The Clearys had a loosely religiously affiliated home, sometimes attending a Progressive Jewish synagogue (akin to Reform Judaism in the United States). Cleary was first introduced to greater observance at age 12 as a result of an interaction with a religious mentor while studying for his bar mitzvah. Curiosity led him to investigate further, and he has considered himself Orthodox since 14. By then, Cleary was performing daily religious rituals and observing both Shabbat and kosher laws.

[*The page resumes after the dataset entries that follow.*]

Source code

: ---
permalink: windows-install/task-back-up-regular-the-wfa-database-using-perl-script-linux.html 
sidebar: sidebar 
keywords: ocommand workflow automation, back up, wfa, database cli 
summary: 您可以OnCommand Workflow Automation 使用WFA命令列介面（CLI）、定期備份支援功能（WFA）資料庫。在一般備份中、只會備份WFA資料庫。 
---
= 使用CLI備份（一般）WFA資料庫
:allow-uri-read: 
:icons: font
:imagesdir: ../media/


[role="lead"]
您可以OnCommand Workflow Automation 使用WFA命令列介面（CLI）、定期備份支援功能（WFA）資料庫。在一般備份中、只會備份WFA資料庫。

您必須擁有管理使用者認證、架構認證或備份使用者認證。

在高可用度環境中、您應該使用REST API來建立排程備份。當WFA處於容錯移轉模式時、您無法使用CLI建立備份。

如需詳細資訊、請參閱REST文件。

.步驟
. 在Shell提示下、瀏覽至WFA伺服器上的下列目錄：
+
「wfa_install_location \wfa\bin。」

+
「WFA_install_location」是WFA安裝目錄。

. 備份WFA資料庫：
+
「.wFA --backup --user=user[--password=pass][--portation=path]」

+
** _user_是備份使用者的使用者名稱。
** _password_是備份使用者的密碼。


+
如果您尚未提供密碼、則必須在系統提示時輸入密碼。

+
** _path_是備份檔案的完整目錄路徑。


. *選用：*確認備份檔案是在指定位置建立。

After attending Scots College in Strathmore Park, Wellington for high school, Cleary planned to spend a year learning abroad at Yeshivat Har Etzion in Alon Shvut, an Israeli settlement in the West Bank, but ended up remaining there for two additional years. Afterward, he returned to Wellington to earn a college degree. He studied law, educational psychology and philosophy (ethics) at Victoria University. Before he changed course to become a rabbi, his intention was to become a barrister, with an eye toward ending up in the judiciary in New Zealand.

While in high school, Cleary was a serious water sportsman, nationally placing in swimming. He was a champion in underwater hockey, and played water polo and field hockey as well. He benefited from excellent instruction in the school choir, which laid the foundation for later chazzanut abilities.

==Homosexuality==
Cleary recognized his attraction to men before his bar mitzvah. Early on, he considered marrying a woman because of Orthodox rules against homosexual relationships, but he changed his mind in 2020. At the time, he was an advisor at his alma mater Har Etzion, and when he approached the administration to ask if he could come out to his students, they told him that if he did he would be asked to leave. He decided to remain at Har Etzion and in the closet.

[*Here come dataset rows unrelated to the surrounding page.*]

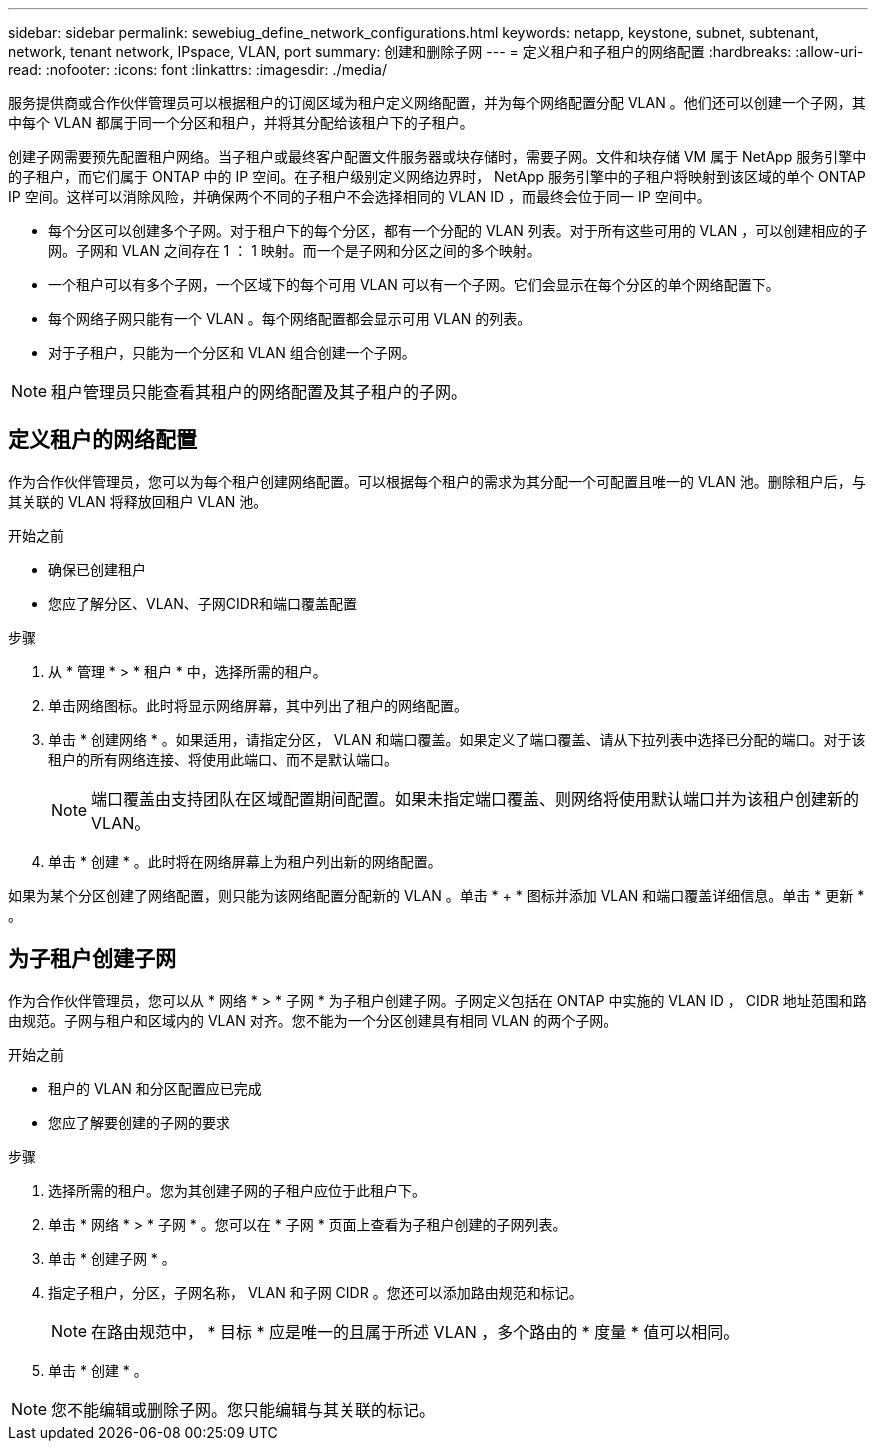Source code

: ---
sidebar: sidebar 
permalink: sewebiug_define_network_configurations.html 
keywords: netapp, keystone, subnet, subtenant, network, tenant network, IPspace, VLAN, port 
summary: 创建和删除子网 
---
= 定义租户和子租户的网络配置
:hardbreaks:
:allow-uri-read: 
:nofooter: 
:icons: font
:linkattrs: 
:imagesdir: ./media/


[role="lead"]
服务提供商或合作伙伴管理员可以根据租户的订阅区域为租户定义网络配置，并为每个网络配置分配 VLAN 。他们还可以创建一个子网，其中每个 VLAN 都属于同一个分区和租户，并将其分配给该租户下的子租户。

创建子网需要预先配置租户网络。当子租户或最终客户配置文件服务器或块存储时，需要子网。文件和块存储 VM 属于 NetApp 服务引擎中的子租户，而它们属于 ONTAP 中的 IP 空间。在子租户级别定义网络边界时， NetApp 服务引擎中的子租户将映射到该区域的单个 ONTAP IP 空间。这样可以消除风险，并确保两个不同的子租户不会选择相同的 VLAN ID ，而最终会位于同一 IP 空间中。

* 每个分区可以创建多个子网。对于租户下的每个分区，都有一个分配的 VLAN 列表。对于所有这些可用的 VLAN ，可以创建相应的子网。子网和 VLAN 之间存在 1 ： 1 映射。而一个是子网和分区之间的多个映射。
* 一个租户可以有多个子网，一个区域下的每个可用 VLAN 可以有一个子网。它们会显示在每个分区的单个网络配置下。
* 每个网络子网只能有一个 VLAN 。每个网络配置都会显示可用 VLAN 的列表。
* 对于子租户，只能为一个分区和 VLAN 组合创建一个子网。



NOTE: 租户管理员只能查看其租户的网络配置及其子租户的子网。



== 定义租户的网络配置

作为合作伙伴管理员，您可以为每个租户创建网络配置。可以根据每个租户的需求为其分配一个可配置且唯一的 VLAN 池。删除租户后，与其关联的 VLAN 将释放回租户 VLAN 池。

.开始之前
* 确保已创建租户
* 您应了解分区、VLAN、子网CIDR和端口覆盖配置


.步骤
. 从 * 管理 * > * 租户 * 中，选择所需的租户。
. 单击网络图标。此时将显示网络屏幕，其中列出了租户的网络配置。
. 单击 * 创建网络 * 。如果适用，请指定分区， VLAN 和端口覆盖。如果定义了端口覆盖、请从下拉列表中选择已分配的端口。对于该租户的所有网络连接、将使用此端口、而不是默认端口。
+

NOTE: 端口覆盖由支持团队在区域配置期间配置。如果未指定端口覆盖、则网络将使用默认端口并为该租户创建新的VLAN。

. 单击 * 创建 * 。此时将在网络屏幕上为租户列出新的网络配置。


如果为某个分区创建了网络配置，则只能为该网络配置分配新的 VLAN 。单击 * + * 图标并添加 VLAN 和端口覆盖详细信息。单击 * 更新 * 。



== 为子租户创建子网

作为合作伙伴管理员，您可以从 * 网络 * > * 子网 * 为子租户创建子网。子网定义包括在 ONTAP 中实施的 VLAN ID ， CIDR 地址范围和路由规范。子网与租户和区域内的 VLAN 对齐。您不能为一个分区创建具有相同 VLAN 的两个子网。

.开始之前
* 租户的 VLAN 和分区配置应已完成
* 您应了解要创建的子网的要求


.步骤
. 选择所需的租户。您为其创建子网的子租户应位于此租户下。
. 单击 * 网络 * > * 子网 * 。您可以在 * 子网 * 页面上查看为子租户创建的子网列表。
. 单击 * 创建子网 * 。
. 指定子租户，分区，子网名称， VLAN 和子网 CIDR 。您还可以添加路由规范和标记。
+

NOTE: 在路由规范中， * 目标 * 应是唯一的且属于所述 VLAN ，多个路由的 * 度量 * 值可以相同。

. 单击 * 创建 * 。



NOTE: 您不能编辑或删除子网。您只能编辑与其关联的标记。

Interested in having rabbinic guidance who would more compassionately embrace him, Cleary reached out to Rabbi Steven Greenberg, who in 1999 became the first Orthodox rabbi to come out as gay. Greenberg recommended that he attend YCT and spoke to the rabbinical director, Rabbi Dov Linzer, on his behalf. Cleary enrolled in 2022. Cleary informed YCT about the situation prior to enrolling, making his acceptance of their offer into their rabbinical program contingent on them permitting him to be openly gay, and they accepted. However, YCT did make it clear that he could not marry his homosexual partner while enrolled, and he agreed to these terms. Now that Cleary has matriculated, he has married his partner.

Until Cleary and the yeshiva were contacted by the Forward, neither had planned not to discuss his ordination publicly. In their view, this controversy is not pertinent to Cleary’s qualifications as a rabbi. In an interview, Linzer called Cleary “an enormous talmid chacham,” or Torah scholar, “who is God-fearing, scrupulous in his observance and happens to be gay.” Since news broke on this story, a number of Orthodox institutions have taken a stand on this significant move by YCT, both in favor of more inclusion as well as to demonstrate "concern for the implications this will have on the standards and definitions of Orthodox practice."

==Personal life==
Cleary married on September 7, 2025 in Cortlandt Manor, New York in a religious ceremony that he designed to be "authentic and halachically effective." He lives with his husband in Washington, D.C.